_Instructions for the task_
Copy out the records again. Change nothing.

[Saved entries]

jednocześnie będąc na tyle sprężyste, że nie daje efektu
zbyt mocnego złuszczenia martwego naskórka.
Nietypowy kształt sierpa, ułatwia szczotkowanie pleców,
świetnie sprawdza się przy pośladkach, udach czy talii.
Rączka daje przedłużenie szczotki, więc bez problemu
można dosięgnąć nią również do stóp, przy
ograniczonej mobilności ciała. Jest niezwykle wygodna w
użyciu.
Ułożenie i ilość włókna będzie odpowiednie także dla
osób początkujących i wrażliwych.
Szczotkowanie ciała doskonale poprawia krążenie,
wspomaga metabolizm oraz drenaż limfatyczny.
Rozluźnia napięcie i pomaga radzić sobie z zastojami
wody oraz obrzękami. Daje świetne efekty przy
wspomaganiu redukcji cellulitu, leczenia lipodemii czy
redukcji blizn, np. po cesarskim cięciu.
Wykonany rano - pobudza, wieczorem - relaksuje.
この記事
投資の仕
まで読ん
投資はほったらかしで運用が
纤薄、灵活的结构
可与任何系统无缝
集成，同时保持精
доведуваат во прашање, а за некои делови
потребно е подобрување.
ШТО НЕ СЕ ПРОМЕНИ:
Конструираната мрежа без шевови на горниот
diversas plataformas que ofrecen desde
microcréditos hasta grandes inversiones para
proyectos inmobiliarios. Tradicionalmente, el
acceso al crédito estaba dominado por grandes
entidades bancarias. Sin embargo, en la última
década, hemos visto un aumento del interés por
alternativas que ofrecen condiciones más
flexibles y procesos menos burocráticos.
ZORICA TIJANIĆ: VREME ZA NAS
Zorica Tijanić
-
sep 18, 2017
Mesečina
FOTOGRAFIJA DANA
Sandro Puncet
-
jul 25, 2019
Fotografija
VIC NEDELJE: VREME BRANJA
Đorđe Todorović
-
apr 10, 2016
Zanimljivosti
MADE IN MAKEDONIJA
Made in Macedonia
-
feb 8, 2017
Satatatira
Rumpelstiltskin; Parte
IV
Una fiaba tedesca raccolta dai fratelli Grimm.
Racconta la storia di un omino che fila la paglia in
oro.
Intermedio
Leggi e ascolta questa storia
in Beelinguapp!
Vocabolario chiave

_Solution_
jednocześnie będąc na tyle sprężyste, że nie daje efektu
zbyt mocnego złuszczenia martwego naskórka.
Nietypowy kształt sierpa, ułatwia szczotkowanie pleców,
świetnie sprawdza się przy pośladkach, udach czy talii.
Rączka daje przedłużenie szczotki, więc bez problemu
można dosięgnąć nią również do stóp, przy
ograniczonej mobilności ciała. Jest niezwykle wygodna w
użyciu.
Ułożenie i ilość włókna będzie odpowiednie także dla
osób początkujących i wrażliwych.
Szczotkowanie ciała doskonale poprawia krążenie,
wspomaga metabolizm oraz drenaż limfatyczny.
Rozluźnia napięcie i pomaga radzić sobie z zastojami
wody oraz obrzękami. Daje świetne efekty przy
wspomaganiu redukcji cellulitu, leczenia lipodemii czy
redukcji blizn, np. po cesarskim cięciu.
Wykonany rano - pobudza, wieczorem - relaksuje.
この記事
投資の仕
まで読ん
投資はほったらかしで運用が
纤薄、灵活的结构
可与任何系统无缝
集成，同时保持精
доведуваат во прашање, а за некои делови
потребно е подобрување.
ШТО НЕ СЕ ПРОМЕНИ:
Конструираната мрежа без шевови на горниот
diversas plataformas que ofrecen desde
microcréditos hasta grandes inversiones para
proyectos inmobiliarios. Tradicionalmente, el
acceso al crédito estaba dominado por grandes
entidades bancarias. Sin embargo, en la última
década, hemos visto un aumento del interés por
alternativas que ofrecen condiciones más
flexibles y procesos menos burocráticos.
ZORICA TIJANIĆ: VREME ZA NAS
Zorica Tijanić
-
sep 18, 2017
Mesečina
FOTOGRAFIJA DANA
Sandro Puncet
-
jul 25, 2019
Fotografija
VIC NEDELJE: VREME BRANJA
Đorđe Todorović
-
apr 10, 2016
Zanimljivosti
MADE IN MAKEDONIJA
Made in Macedonia
-
feb 8, 2017
Satatatira
Rumpelstiltskin; Parte
IV
Una fiaba tedesca raccolta dai fratelli Grimm.
Racconta la storia di un omino che fila la paglia in
oro.
Intermedio
Leggi e ascolta questa storia
in Beelinguapp!
Vocabolario chiave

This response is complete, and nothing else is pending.